→ EXTRAIT CHOISI:
Fusion de Culture Co et de Culture et Départements : "Travailler ensemble devrait décupler notre capacité à agir"

Les associations Culture Co et Culture et Départements, qui œuvrent chacune en faveur de l'action culturelle des conseils départementaux, viennent d'annoncer leur prochaine fusion. Leurs présidents respectifs, Claudy Lebreton et Mireille Pinaud, ont expliqué à Localtis les raisons de cette évolution.

Localtis : Pouvez-nous présenter vos deux associations ?

Mireille Pinaud : Culture et Départements est une association qui a plus de trente ans et réunissait à l'origine les directeurs des affaires culturelles des départements, les DAC, pour partager les enjeux du métier autour des politiques culturelles départementales.

Claudy Lebreton : Culture Co est l'appellation très récente de la Fédération des arts vivants et départements (FAVD), née il y a plusieurs dizaines d'années. Son originalité est qu'élus et représentants des associations financées par les conseils départementaux siègent ensemble au conseil d'administration. Nous avons élargi notre périmètre pour devenir Culture Co.

→ DONNÉES SOURCES:
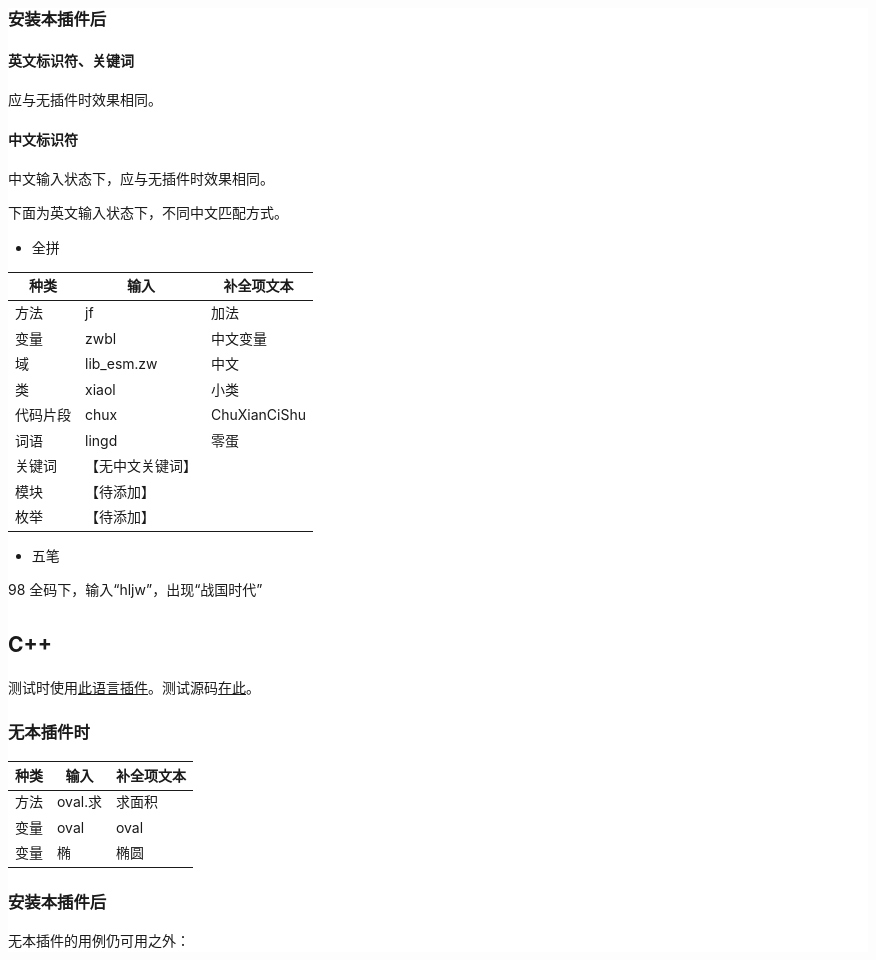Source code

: ### 安装本插件后

#### 英文标识符、关键词

应与无插件时效果相同。

#### 中文标识符

中文输入状态下，应与无插件时效果相同。

下面为英文输入状态下，不同中文匹配方式。

- 全拼

| 种类     | 输入             | 补全项文本   |
| -------- | ---------------- | ------------ |
| 方法     | jf               | 加法         |
| 变量     | zwbl             | 中文变量     |
| 域       | lib_esm.zw       | 中文         |
| 类       | xiaol            | 小类         |
| 代码片段 | chux             | ChuXianCiShu |
| 词语     | lingd            | 零蛋         |
| 关键词   | 【无中文关键词】 |
| 模块     | 【待添加】       |
| 枚举     | 【待添加】       |

- 五笔

98 全码下，输入“hljw”，出现“战国时代”

## C++

测试时使用[此语言插件](https://marketplace.visualstudio.com/items?itemName=ms-vscode.cpptools)。测试源码[在此](../供测试/cpp/main.cpp)。

### 无本插件时

| 种类 | 输入    | 补全项文本 |
| ---- | ------- | ---------- |
| 方法 | oval.求 | 求面积     |
| 变量 | oval    | oval       |
| 变量 | 椭      | 椭圆       |

### 安装本插件后

无本插件的用例仍可用之外：
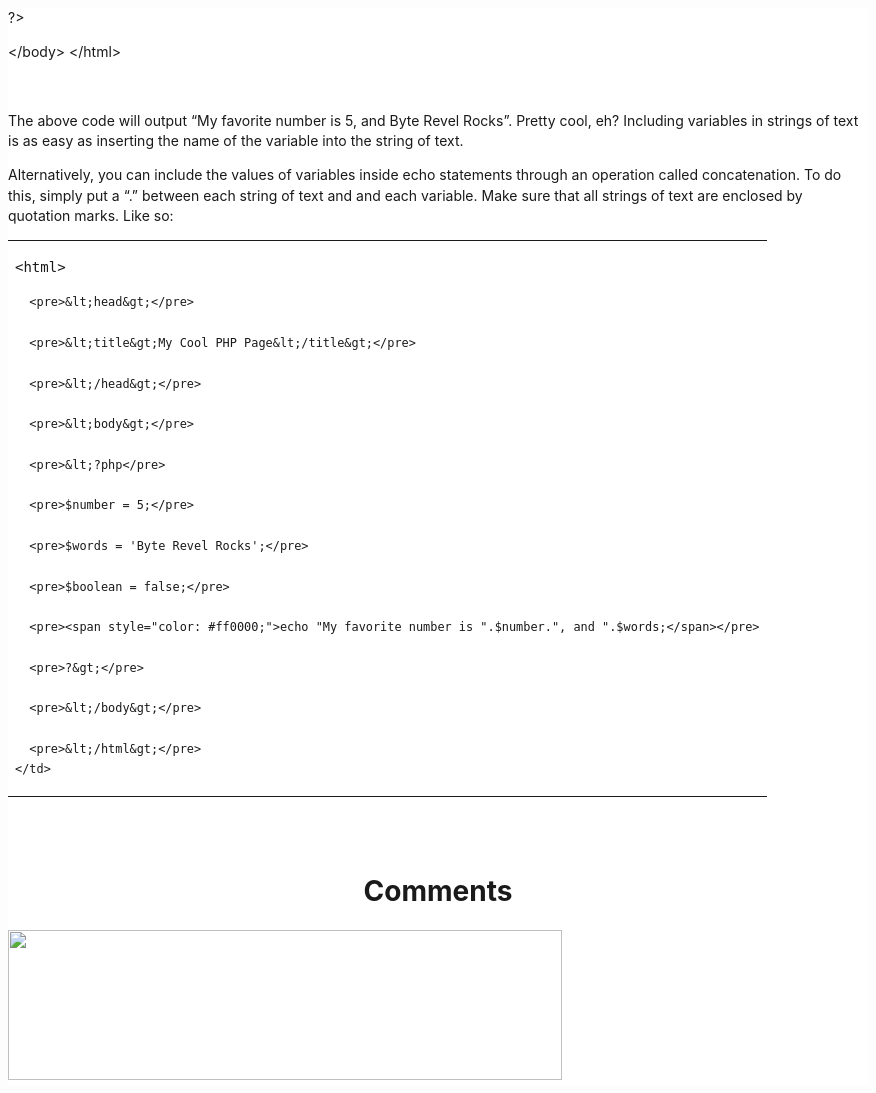 ?&gt;

&lt;/body&gt;
&lt;/html&gt;</pre>
    </td>
  </tr>
</table>

&nbsp;

The above code will output &#8220;My favorite number is 5, and Byte Revel Rocks&#8221;. Pretty cool, eh? Including variables in strings of text is as easy as inserting the name of the variable into the string of text.

Alternatively, you can include the values of variables inside echo statements through an operation called concatenation. To do this, simply put a &#8220;.&#8221; between each string of text and and each variable. Make sure that all strings of text are enclosed by quotation marks. Like so:

<table border="0" align="center">
  <tr>
    <td>
      <pre>&lt;html&gt;</pre>
      
      <pre>&lt;head&gt;</pre>
      
      <pre>&lt;title&gt;My Cool PHP Page&lt;/title&gt;</pre>
      
      <pre>&lt;/head&gt;</pre>
      
      <pre>&lt;body&gt;</pre>
      
      <pre>&lt;?php</pre>
      
      <pre>$number = 5;</pre>
      
      <pre>$words = 'Byte Revel Rocks';</pre>
      
      <pre>$boolean = false;</pre>
      
      <pre><span style="color: #ff0000;">echo "My favorite number is ".$number.", and ".$words;</span></pre>
      
      <pre>?&gt;</pre>
      
      <pre>&lt;/body&gt;</pre>
      
      <pre>&lt;/html&gt;</pre>
    </td>
  </tr>
</table>

&nbsp;

<h1 style="text-align: center;">
  Comments
</h1>

<div style="max-width: 564px" class="wp-caption aligncenter">
  <img class="   " title="Commented" src="http://imgs.xkcd.com/comics/commented.png" alt="" width="554" height="150" />
  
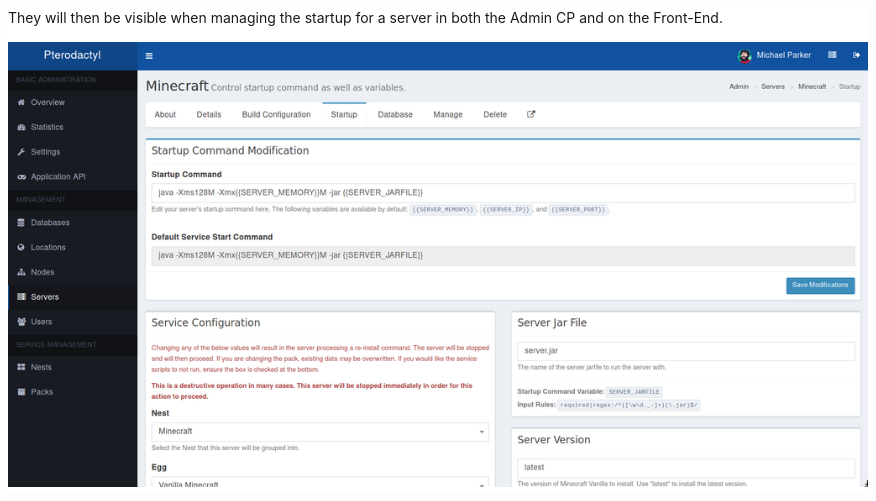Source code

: They will then be visible when managing the startup for a server in both the Admin CP and on the Front-End.

![](./../../.vuepress/public/community/eggs/Pterodactyl_Create_New_Egg_Startup.png)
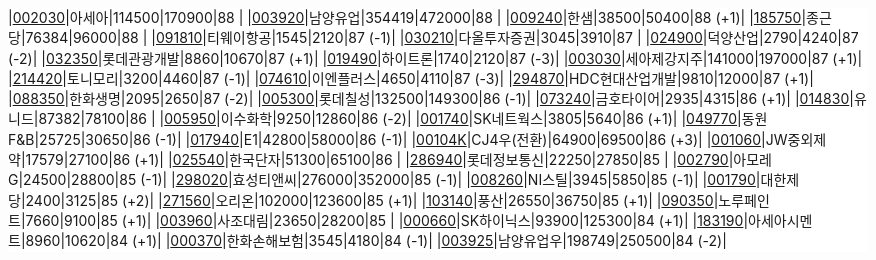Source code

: |[002030](https://finance.daum.net/quotes/A002030)|아세아|114500|170900|88 |
|[003920](https://finance.daum.net/quotes/A003920)|남양유업|354419|472000|88 |
|[009240](https://finance.daum.net/quotes/A009240)|한샘|38500|50400|88 (+1)|
|[185750](https://finance.daum.net/quotes/A185750)|종근당|76384|96000|88 |
|[091810](https://finance.daum.net/quotes/A091810)|티웨이항공|1545|2120|87 (-1)|
|[030210](https://finance.daum.net/quotes/A030210)|다올투자증권|3045|3910|87 |
|[024900](https://finance.daum.net/quotes/A024900)|덕양산업|2790|4240|87 (-2)|
|[032350](https://finance.daum.net/quotes/A032350)|롯데관광개발|8860|10670|87 (+1)|
|[019490](https://finance.daum.net/quotes/A019490)|하이트론|1740|2120|87 (-3)|
|[003030](https://finance.daum.net/quotes/A003030)|세아제강지주|141000|197000|87 (+1)|
|[214420](https://finance.daum.net/quotes/A214420)|토니모리|3200|4460|87 (-1)|
|[074610](https://finance.daum.net/quotes/A074610)|이엔플러스|4650|4110|87 (-3)|
|[294870](https://finance.daum.net/quotes/A294870)|HDC현대산업개발|9810|12000|87 (+1)|
|[088350](https://finance.daum.net/quotes/A088350)|한화생명|2095|2650|87 (-2)|
|[005300](https://finance.daum.net/quotes/A005300)|롯데칠성|132500|149300|86 (-1)|
|[073240](https://finance.daum.net/quotes/A073240)|금호타이어|2935|4315|86 (+1)|
|[014830](https://finance.daum.net/quotes/A014830)|유니드|87382|78100|86 |
|[005950](https://finance.daum.net/quotes/A005950)|이수화학|9250|12860|86 (-2)|
|[001740](https://finance.daum.net/quotes/A001740)|SK네트웍스|3805|5640|86 (+1)|
|[049770](https://finance.daum.net/quotes/A049770)|동원F&B|25725|30650|86 (-1)|
|[017940](https://finance.daum.net/quotes/A017940)|E1|42800|58000|86 (-1)|
|[00104K](https://finance.daum.net/quotes/A00104K)|CJ4우(전환)|64900|69500|86 (+3)|
|[001060](https://finance.daum.net/quotes/A001060)|JW중외제약|17579|27100|86 (+1)|
|[025540](https://finance.daum.net/quotes/A025540)|한국단자|51300|65100|86 |
|[286940](https://finance.daum.net/quotes/A286940)|롯데정보통신|22250|27850|85 |
|[002790](https://finance.daum.net/quotes/A002790)|아모레G|24500|28800|85 (-1)|
|[298020](https://finance.daum.net/quotes/A298020)|효성티앤씨|276000|352000|85 (-1)|
|[008260](https://finance.daum.net/quotes/A008260)|NI스틸|3945|5850|85 (-1)|
|[001790](https://finance.daum.net/quotes/A001790)|대한제당|2400|3125|85 (+2)|
|[271560](https://finance.daum.net/quotes/A271560)|오리온|102000|123600|85 (+1)|
|[103140](https://finance.daum.net/quotes/A103140)|풍산|26550|36750|85 (+1)|
|[090350](https://finance.daum.net/quotes/A090350)|노루페인트|7660|9100|85 (+1)|
|[003960](https://finance.daum.net/quotes/A003960)|사조대림|23650|28200|85 |
|[000660](https://finance.daum.net/quotes/A000660)|SK하이닉스|93900|125300|84 (+1)|
|[183190](https://finance.daum.net/quotes/A183190)|아세아시멘트|8960|10620|84 (+1)|
|[000370](https://finance.daum.net/quotes/A000370)|한화손해보험|3545|4180|84 (-1)|
|[003925](https://finance.daum.net/quotes/A003925)|남양유업우|198749|250500|84 (-2)|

→ CONSIGNES DE L'EXERCICE:
**1.** Relevez dans l'entretien sur la fusion tous les noms propres de personnes et d'associations, sigles compris.
**2.** Prolongez l'entretien sur la fusion de Culture Co et de Culture et Départements à partir de sa dernière réplique.

→ CORRIGÉ:
**1.**
- Culture Co
- Culture et Départements
- Claudy Lebreton
- Mireille Pinaud
- Fédération des arts vivants et départements (FAVD)

**2.**
Pour quelles raisons avez-vous décidé de fusionner ?

Mireille Pinaud : C'est un projet mis en place il y a quelques années déjà. Nos différences tiennent dans une dominante "métier", à travers les DAC, chez Culture et Départements, et dans une dominante d'associations départementales chez AFVD. Mais forcément, les départements donnant des missions aux associations départementales en fonction de leurs politiques culturelles, nous finissions par travailler sur les mêmes sujets. Nous avions des temps où l'on se retrouvait et nous avons fini par retrouver des DAC chez FAVD et des associations chez Culture et Départements. Nous avons alors commencé par signer une convention afin de travailler ensemble sur certains sujets. Quand j'ai pris la présidence de Culture et Départements et que la FAVD est devenue Culture Co, il n'y avait plus la nécessité d'avoir deux associations différenciées. Nous avions plus intérêt à travailler au sein d'une même association, à partager un regard politique et technique, tout en conservant un endroit où les DAC pourraient avoir un échange "métier" sur des sujets plus spécifiques.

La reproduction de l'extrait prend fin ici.